With this simple ceremony was the Palace of Delight thrown open to the world. What better beginning could it have than a wedding party? What better omen could there be than that the Palace, like the Garden of Eden, should begin with the happiness of a wedded pair?

At this point there presented itself, to those who drew up the programme, a grave practical difficulty. It was this. The Palace could only be declared open in the great hall itself. Also, it could be only in the great hall that the banquet could take place. Now, how were the fifteen hundred guests to be got out of the way and amused while the tables were laid and the cloth spread? There could not be, it is true, the splendor and costly plate and épergnes and flowers of my Lord Mayor's great dinner, but ornament of some kind there must be upon the tables; and even with an army of drilled waiters it takes time to lay covers for fifteen hundred people.

But there was no confusion. Once more the procession was formed and marched round the hall, headed by the band of the Guards, visiting first the gymnasium, then the library, then the concert-room, and lastly the theatre. Here they paused, and the bridal party took their seats. The people poured in; when every seat was taken, the stewards invited the rest into the concert-room. In the theatre a little sparkling comedy was played; in the concert-room a troupe of singers discoursed sweet madrigals and glees. Outside the waiters ran backward and forward as busy as Diogenes with his tub, but more to the purpose.

When, in something over an hour, the performances were finished, the stewards found that the tables were laid, one running down the whole length of the hall, and shorter ones across the hall. Everybody had a card with his place upon it; there was no confusion, and, while trumpeters blared a welcome, they all took their places in due order.

Angela and her husband sat in the middle of the long table; at Angela's left hand was Lord Jocelyn, at Harry's right Lady Davenant. Opposite the bride and bridegroom sat the chief brewer and the chief accountant. The bridemaids spread out right and left. All Angela's friends and acquaintances of Stepney Green were there, except three. For old Mr. Maliphant was sitting as usual in the boarding-house, conversing with unseen persons, and laughing and brandishing a pipe; and with him Daniel Fagg sat hugging his book. And in his own office sat Bunker, sick at heart. For he remembered his officious private letter to Miss Messenger, and he felt that he had indeed gone and done it.

The rest of the long table was filled up by the clerks and superior officers of the brewery; at the shorter tables sat the rest of the guests, including even the draymen and errand-boys. And so the feast began, while the band of the Guards played for them.

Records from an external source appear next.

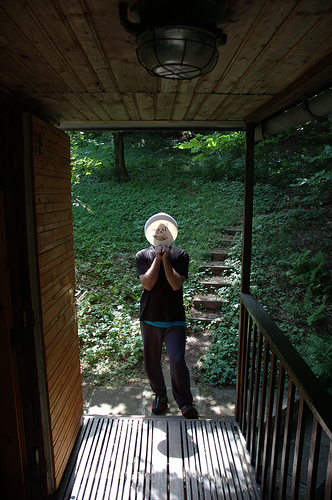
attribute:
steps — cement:
[186, 185, 245, 333]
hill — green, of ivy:
[72, 182, 330, 420]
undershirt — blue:
[142, 319, 189, 330]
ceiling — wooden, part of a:
[2, 2, 331, 129]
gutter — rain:
[249, 85, 331, 143]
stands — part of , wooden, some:
[249, 365, 331, 499]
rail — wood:
[229, 284, 318, 498]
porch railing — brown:
[218, 284, 321, 497]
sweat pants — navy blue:
[137, 311, 204, 405]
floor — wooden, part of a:
[82, 417, 245, 497]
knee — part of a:
[139, 345, 195, 371]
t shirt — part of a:
[130, 239, 193, 322]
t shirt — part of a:
[129, 242, 196, 332]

It was a royal feast, with the most magnificent cold sirloins of roast beef and rounds of salt beef, legs of mutton, saddles of mutton, loins of veal, ribs of pork, legs of pork, great hams, huge turkeys, capons, fowls, ducks, and geese, all done to a turn; so that the honest guests fell to with a mighty will, and wished that such a wedding might come once a month at least, with such a supper. And Messenger's beer, as much as you pleased, for everybody. At a moment like this, would one, even at the high table, venture to ask, to say nothing of wishing for, aught but Messenger's beer?